The Pro version of EVE-NG allows you to run multiple labs simultaneously. In my case, I could keep my NAS VM in one lab, and then create my normal network emulations in their own labs. The Community version only permits you to run a single lab. The easiest option in this case is to just add the node with the passthrough to the lab, but not connect it to the rest of your topology.

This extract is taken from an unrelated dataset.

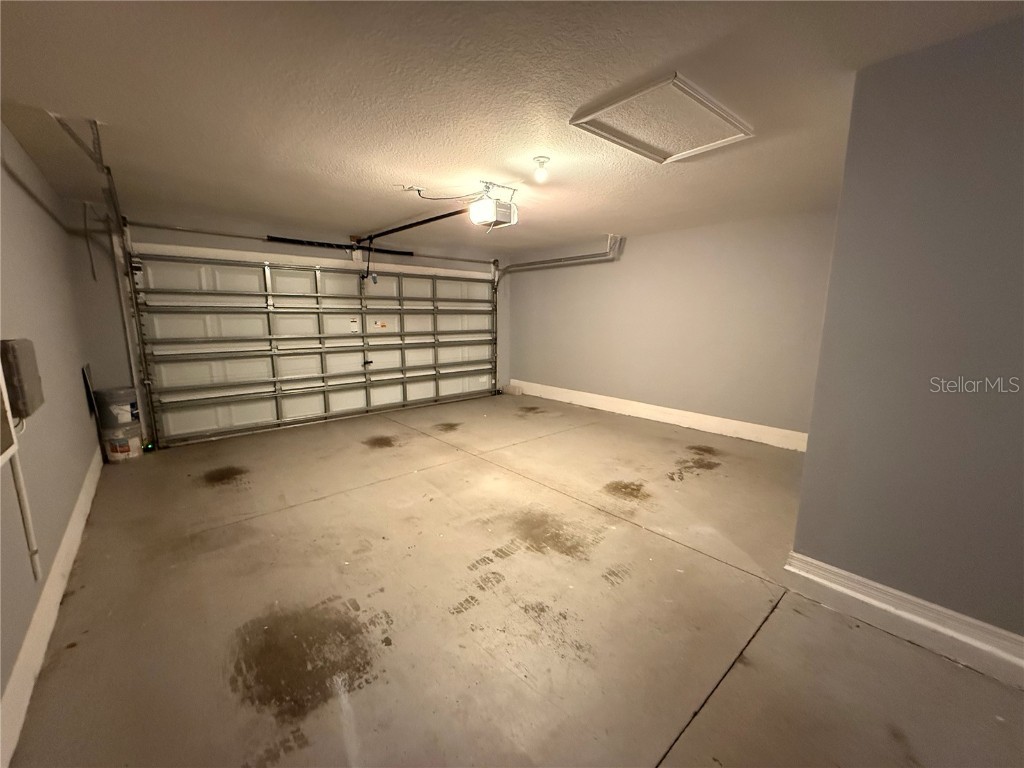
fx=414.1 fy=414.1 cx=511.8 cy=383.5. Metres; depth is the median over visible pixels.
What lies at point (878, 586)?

An alternative (in both Pro and Community) is to instantiate QEMU directly outside of a lab from the console. EVE-NG is a heavily-modified system, and the easiest way to figure out how to do this is to create and configure your node using the instructions above and start it within the web UI. Now immediately go to the console and run tail -n 20 /var/log/syslog to see the full command that is run when the node is started from the web UI. You can modify this command as needed, and execute it directly from the console to bypass the web UI.

While I am familiar with Linux, I am not an expert and I may have misused (or mis-explained) some of the terminology. Either way, the end result was a working system and this was how I did it. I spent quite a bit of time searching for answers for this, and I found the most useful information from these two links, and I recommend you have a look at them for further information.

Access to direct storage is my current use case, but there are many other possibilities, particularly in the realm of network labs. For example, you might have a specialized PCIe or USB network interface card that you would like to have direct access to inside a VM.

Now with EVE-NG running as bare metal, I can install bashtop and try booting a bunch of Cisco XRv9000’s!